Anonymized data sets are Sister Emanuellea joke. And, as a newly published study shows, the joke just so happens to be on you.
From your credit card purchases to your medical records to your online browsing history, companies are sharing and selling so-called de-identified data sets containing a record of your every move. The information is supposedly stripped of any specific details — like your name — that would tie it directly back to you. However, it just so happens that true anonymization of your personal data is a lot more difficult than you might think.
So finds a study published today in the journal Nature Communications. Researchers determined that, using their model, "99.98% of Americans would be correctly re-identified in any dataset using 15 demographic attributes."
While 15 demographic attributes may sound like a lot of data to have on one person, the study puts this number into perspective.
"Modern datasets contain a large number of points per individuals," write the authors. "For instance, the data broker Experian sold [data science and analytics company] Alteryx access to a de-identified dataset containing 248 attributes per household for 120M Americans."
That anonymized data sets can be de-anonymized isn't itself news. In 2018, researchers at the DEF CON hacking conference demonstrated how they were able to legally and freely acquire the apparently anonymous browsing history of 3 million Germans and then quickly de-anonymize portions of it. The researchers were able to uncover, for example, the porn habits of a specific German judge.
Which, ouch.
This new study demonstrates just how little data is actually needed to pinpoint specific people from otherwise sparse data sets. "[Few] attributes are often sufficient to re-identify with high confidence individuals in heavily incomplete datasets," the authors note.
SEE ALSO: No, Incognito mode won't keep your porn habits private. This will.To drive that point home, Verdict reports that the researchers released an online tool that lets you see just how easy it would be to identify you in a supposedly anonymized data set.
Spoiler: The results are as troubling as you'd expect — something to keep in mind the next time a company's fine print warns that it "might share your anonymous data with third parties."
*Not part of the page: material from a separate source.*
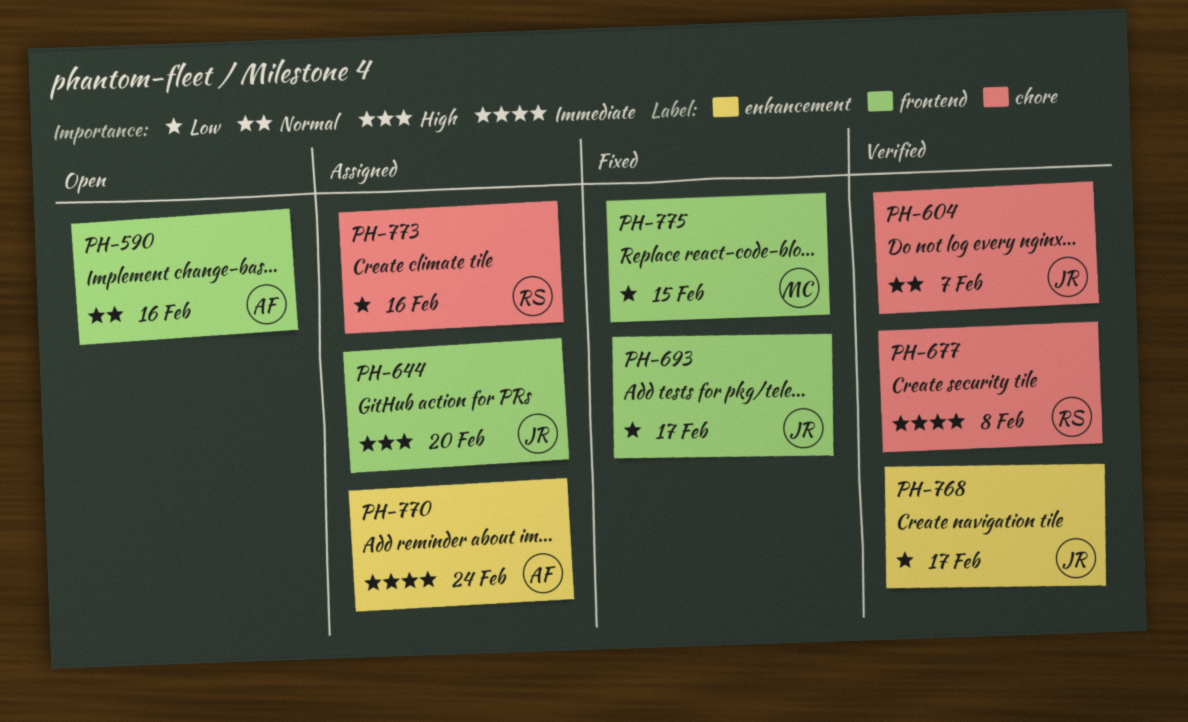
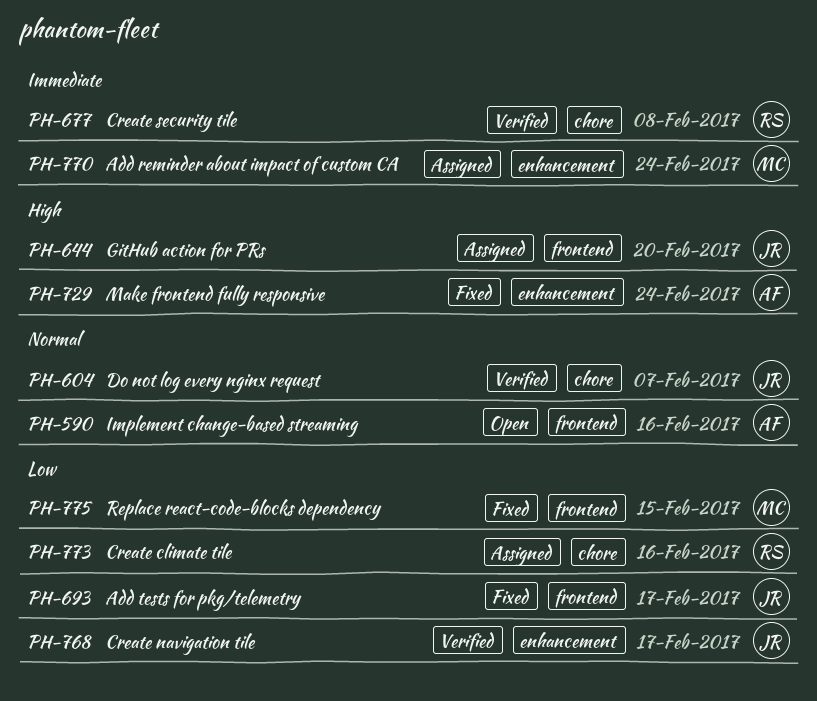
PH-729: none -> present
PH-770, owner: AF -> MC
Topics Cybersecurity Privacy
(Editor: {typename type="name"/})
Best Presidents' Day deal: Save $250 on Peloton Bike
National park's prized safety system fails during coronavirus pandemic
'The Lost King' review: Sally Hawkins and Stephen Frears bring whimsy to royal romp
Panera Bread is testing Amazon One palm readers
Google's data center raises the stakes in this state's 'water wars'
Prime Minister Boris Johnson tests positive for coronavirus
ChatGPT knows Elon Musk better than Elon Musk knows himself
That Ahmed Best Jedi cameo in 'The Mandalorian,' explained
Miami Heat vs. Brooklyn Nets 2025 livestream: Watch NBA online
What the U.S. TikTok ban would mean for advocates demanding a say
Donald Trump talked about space and Buzz Aldrin's face says it all
How to livestream Gonzaga vs. UCLA in the Sweet 16 matchup
接受PR>=1、BR>=1,流量相当,内容相关类链接。